[TASK DIRECTIONS]
Rewrite every line of the entries below, renaming "Otros formatos" to "Más formatos" wherever it occurs. Keep everything else the same.

(RECORDS SHOWN Opens)

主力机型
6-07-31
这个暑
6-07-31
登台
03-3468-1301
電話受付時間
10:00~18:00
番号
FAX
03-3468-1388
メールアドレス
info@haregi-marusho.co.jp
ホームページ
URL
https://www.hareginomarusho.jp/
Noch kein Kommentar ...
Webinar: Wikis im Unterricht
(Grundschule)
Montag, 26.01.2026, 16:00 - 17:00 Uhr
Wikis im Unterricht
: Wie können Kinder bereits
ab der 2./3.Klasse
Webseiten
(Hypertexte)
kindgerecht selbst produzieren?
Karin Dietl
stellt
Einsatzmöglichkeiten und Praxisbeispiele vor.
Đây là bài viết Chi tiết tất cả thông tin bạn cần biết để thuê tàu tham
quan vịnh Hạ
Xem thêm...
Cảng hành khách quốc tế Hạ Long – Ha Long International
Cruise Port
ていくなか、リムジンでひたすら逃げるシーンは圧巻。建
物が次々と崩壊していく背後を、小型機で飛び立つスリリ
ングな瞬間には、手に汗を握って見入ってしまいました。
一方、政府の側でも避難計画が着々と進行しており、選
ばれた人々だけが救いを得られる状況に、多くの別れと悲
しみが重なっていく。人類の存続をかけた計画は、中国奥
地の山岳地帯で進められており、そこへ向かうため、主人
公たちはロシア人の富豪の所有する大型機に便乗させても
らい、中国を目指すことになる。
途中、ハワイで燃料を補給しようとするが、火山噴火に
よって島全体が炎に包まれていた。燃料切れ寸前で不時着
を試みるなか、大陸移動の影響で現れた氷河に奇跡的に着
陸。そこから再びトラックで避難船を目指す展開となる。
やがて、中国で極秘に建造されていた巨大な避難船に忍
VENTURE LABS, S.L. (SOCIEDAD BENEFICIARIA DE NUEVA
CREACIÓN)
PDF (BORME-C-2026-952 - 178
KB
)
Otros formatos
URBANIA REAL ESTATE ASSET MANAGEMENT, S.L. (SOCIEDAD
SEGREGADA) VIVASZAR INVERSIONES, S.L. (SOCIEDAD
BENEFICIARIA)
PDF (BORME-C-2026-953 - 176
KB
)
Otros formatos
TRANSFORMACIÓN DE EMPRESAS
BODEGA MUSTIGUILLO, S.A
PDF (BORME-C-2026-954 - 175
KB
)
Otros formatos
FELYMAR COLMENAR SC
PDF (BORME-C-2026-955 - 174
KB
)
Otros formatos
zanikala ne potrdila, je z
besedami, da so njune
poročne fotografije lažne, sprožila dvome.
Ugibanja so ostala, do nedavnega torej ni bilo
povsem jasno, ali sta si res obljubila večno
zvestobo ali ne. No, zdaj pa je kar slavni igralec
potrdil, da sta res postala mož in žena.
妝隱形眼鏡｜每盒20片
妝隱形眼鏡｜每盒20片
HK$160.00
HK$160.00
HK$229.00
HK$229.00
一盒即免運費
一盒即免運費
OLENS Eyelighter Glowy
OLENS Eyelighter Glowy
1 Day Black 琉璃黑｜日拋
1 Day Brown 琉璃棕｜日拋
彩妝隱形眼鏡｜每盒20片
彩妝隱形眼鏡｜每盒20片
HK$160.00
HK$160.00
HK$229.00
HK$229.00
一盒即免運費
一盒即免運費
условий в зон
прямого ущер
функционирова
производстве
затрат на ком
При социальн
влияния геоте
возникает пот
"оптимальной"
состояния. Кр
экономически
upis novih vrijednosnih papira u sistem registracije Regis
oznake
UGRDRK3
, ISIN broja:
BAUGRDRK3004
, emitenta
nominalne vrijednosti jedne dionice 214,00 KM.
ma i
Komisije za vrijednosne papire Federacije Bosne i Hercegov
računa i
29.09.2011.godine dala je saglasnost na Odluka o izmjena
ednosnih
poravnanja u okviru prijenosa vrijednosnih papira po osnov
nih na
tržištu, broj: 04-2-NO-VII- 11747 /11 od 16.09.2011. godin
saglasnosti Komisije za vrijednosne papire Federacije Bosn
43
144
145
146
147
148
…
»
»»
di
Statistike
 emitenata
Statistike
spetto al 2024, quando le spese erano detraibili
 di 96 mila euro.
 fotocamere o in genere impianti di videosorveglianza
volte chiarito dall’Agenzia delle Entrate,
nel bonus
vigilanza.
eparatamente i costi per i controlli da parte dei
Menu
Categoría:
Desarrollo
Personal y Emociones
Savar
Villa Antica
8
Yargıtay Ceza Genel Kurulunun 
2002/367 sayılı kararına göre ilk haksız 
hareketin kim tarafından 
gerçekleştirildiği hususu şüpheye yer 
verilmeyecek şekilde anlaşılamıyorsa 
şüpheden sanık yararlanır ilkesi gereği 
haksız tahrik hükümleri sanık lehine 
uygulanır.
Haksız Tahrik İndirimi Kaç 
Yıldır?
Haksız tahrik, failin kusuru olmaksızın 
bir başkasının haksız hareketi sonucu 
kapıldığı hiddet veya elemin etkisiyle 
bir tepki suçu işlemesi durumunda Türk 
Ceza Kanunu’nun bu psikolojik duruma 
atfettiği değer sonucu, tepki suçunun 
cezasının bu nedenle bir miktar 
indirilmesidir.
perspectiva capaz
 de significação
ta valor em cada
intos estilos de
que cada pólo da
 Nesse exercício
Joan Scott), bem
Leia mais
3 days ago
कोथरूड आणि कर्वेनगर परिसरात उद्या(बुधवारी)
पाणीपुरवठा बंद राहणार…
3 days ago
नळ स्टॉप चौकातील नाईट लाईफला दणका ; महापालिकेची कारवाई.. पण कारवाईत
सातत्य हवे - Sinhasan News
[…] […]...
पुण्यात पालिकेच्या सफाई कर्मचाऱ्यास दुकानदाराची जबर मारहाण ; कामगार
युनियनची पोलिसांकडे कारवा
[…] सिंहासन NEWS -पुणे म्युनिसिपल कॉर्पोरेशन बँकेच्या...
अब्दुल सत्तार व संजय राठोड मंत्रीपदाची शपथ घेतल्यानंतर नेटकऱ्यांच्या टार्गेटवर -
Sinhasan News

(RECORDS SHOWN Closes)

[PROBLEM SOLUTION]
主力机型
6-07-31
这个暑
6-07-31
登台
03-3468-1301
電話受付時間
10:00~18:00
番号
FAX
03-3468-1388
メールアドレス
info@haregi-marusho.co.jp
ホームページ
URL
https://www.hareginomarusho.jp/
Noch kein Kommentar ...
Webinar: Wikis im Unterricht
(Grundschule)
Montag, 26.01.2026, 16:00 - 17:00 Uhr
Wikis im Unterricht
: Wie können Kinder bereits
ab der 2./3.Klasse
Webseiten
(Hypertexte)
kindgerecht selbst produzieren?
Karin Dietl
stellt
Einsatzmöglichkeiten und Praxisbeispiele vor.
Đây là bài viết Chi tiết tất cả thông tin bạn cần biết để thuê tàu tham
quan vịnh Hạ
Xem thêm...
Cảng hành khách quốc tế Hạ Long – Ha Long International
Cruise Port
ていくなか、リムジンでひたすら逃げるシーンは圧巻。建
物が次々と崩壊していく背後を、小型機で飛び立つスリリ
ングな瞬間には、手に汗を握って見入ってしまいました。
一方、政府の側でも避難計画が着々と進行しており、選
ばれた人々だけが救いを得られる状況に、多くの別れと悲
しみが重なっていく。人類の存続をかけた計画は、中国奥
地の山岳地帯で進められており、そこへ向かうため、主人
公たちはロシア人の富豪の所有する大型機に便乗させても
らい、中国を目指すことになる。
途中、ハワイで燃料を補給しようとするが、火山噴火に
よって島全体が炎に包まれていた。燃料切れ寸前で不時着
を試みるなか、大陸移動の影響で現れた氷河に奇跡的に着
陸。そこから再びトラックで避難船を目指す展開となる。
やがて、中国で極秘に建造されていた巨大な避難船に忍
VENTURE LABS, S.L. (SOCIEDAD BENEFICIARIA DE NUEVA
CREACIÓN)
PDF (BORME-C-2026-952 - 178
KB
)
Más formatos
URBANIA REAL ESTATE ASSET MANAGEMENT, S.L. (SOCIEDAD
SEGREGADA) VIVASZAR INVERSIONES, S.L. (SOCIEDAD
BENEFICIARIA)
PDF (BORME-C-2026-953 - 176
KB
)
Más formatos
TRANSFORMACIÓN DE EMPRESAS
BODEGA MUSTIGUILLO, S.A
PDF (BORME-C-2026-954 - 175
KB
)
Más formatos
FELYMAR COLMENAR SC
PDF (BORME-C-2026-955 - 174
KB
)
Más formatos
zanikala ne potrdila, je z
besedami, da so njune
poročne fotografije lažne, sprožila dvome.
Ugibanja so ostala, do nedavnega torej ni bilo
povsem jasno, ali sta si res obljubila večno
zvestobo ali ne. No, zdaj pa je kar slavni igralec
potrdil, da sta res postala mož in žena.
妝隱形眼鏡｜每盒20片
妝隱形眼鏡｜每盒20片
HK$160.00
HK$160.00
HK$229.00
HK$229.00
一盒即免運費
一盒即免運費
OLENS Eyelighter Glowy
OLENS Eyelighter Glowy
1 Day Black 琉璃黑｜日拋
1 Day Brown 琉璃棕｜日拋
彩妝隱形眼鏡｜每盒20片
彩妝隱形眼鏡｜每盒20片
HK$160.00
HK$160.00
HK$229.00
HK$229.00
一盒即免運費
一盒即免運費
условий в зон
прямого ущер
функционирова
производстве
затрат на ком
При социальн
влияния геоте
возникает пот
"оптимальной"
состояния. Кр
экономически
upis novih vrijednosnih papira u sistem registracije Regis
oznake
UGRDRK3
, ISIN broja:
BAUGRDRK3004
, emitenta
nominalne vrijednosti jedne dionice 214,00 KM.
ma i
Komisije za vrijednosne papire Federacije Bosne i Hercegov
računa i
29.09.2011.godine dala je saglasnost na Odluka o izmjena
ednosnih
poravnanja u okviru prijenosa vrijednosnih papira po osnov
nih na
tržištu, broj: 04-2-NO-VII- 11747 /11 od 16.09.2011. godin
saglasnosti Komisije za vrijednosne papire Federacije Bosn
43
144
145
146
147
148
…
»
»»
di
Statistike
 emitenata
Statistike
spetto al 2024, quando le spese erano detraibili
 di 96 mila euro.
 fotocamere o in genere impianti di videosorveglianza
volte chiarito dall’Agenzia delle Entrate,
nel bonus
vigilanza.
eparatamente i costi per i controlli da parte dei
Menu
Categoría:
Desarrollo
Personal y Emociones
Savar
Villa Antica
8
Yargıtay Ceza Genel Kurulunun 
2002/367 sayılı kararına göre ilk haksız 
hareketin kim tarafından 
gerçekleştirildiği hususu şüpheye yer 
verilmeyecek şekilde anlaşılamıyorsa 
şüpheden sanık yararlanır ilkesi gereği 
haksız tahrik hükümleri sanık lehine 
uygulanır.
Haksız Tahrik İndirimi Kaç 
Yıldır?
Haksız tahrik, failin kusuru olmaksızın 
bir başkasının haksız hareketi sonucu 
kapıldığı hiddet veya elemin etkisiyle 
bir tepki suçu işlemesi durumunda Türk 
Ceza Kanunu’nun bu psikolojik duruma 
atfettiği değer sonucu, tepki suçunun 
cezasının bu nedenle bir miktar 
indirilmesidir.
perspectiva capaz
 de significação
ta valor em cada
intos estilos de
que cada pólo da
 Nesse exercício
Joan Scott), bem
Leia mais
3 days ago
कोथरूड आणि कर्वेनगर परिसरात उद्या(बुधवारी)
पाणीपुरवठा बंद राहणार…
3 days ago
नळ स्टॉप चौकातील नाईट लाईफला दणका ; महापालिकेची कारवाई.. पण कारवाईत
सातत्य हवे - Sinhasan News
[…] […]...
पुण्यात पालिकेच्या सफाई कर्मचाऱ्यास दुकानदाराची जबर मारहाण ; कामगार
युनियनची पोलिसांकडे कारवा
[…] सिंहासन NEWS -पुणे म्युनिसिपल कॉर्पोरेशन बँकेच्या...
अब्दुल सत्तार व संजय राठोड मंत्रीपदाची शपथ घेतल्यानंतर नेटकऱ्यांच्या टार्गेटवर -
Sinhasan News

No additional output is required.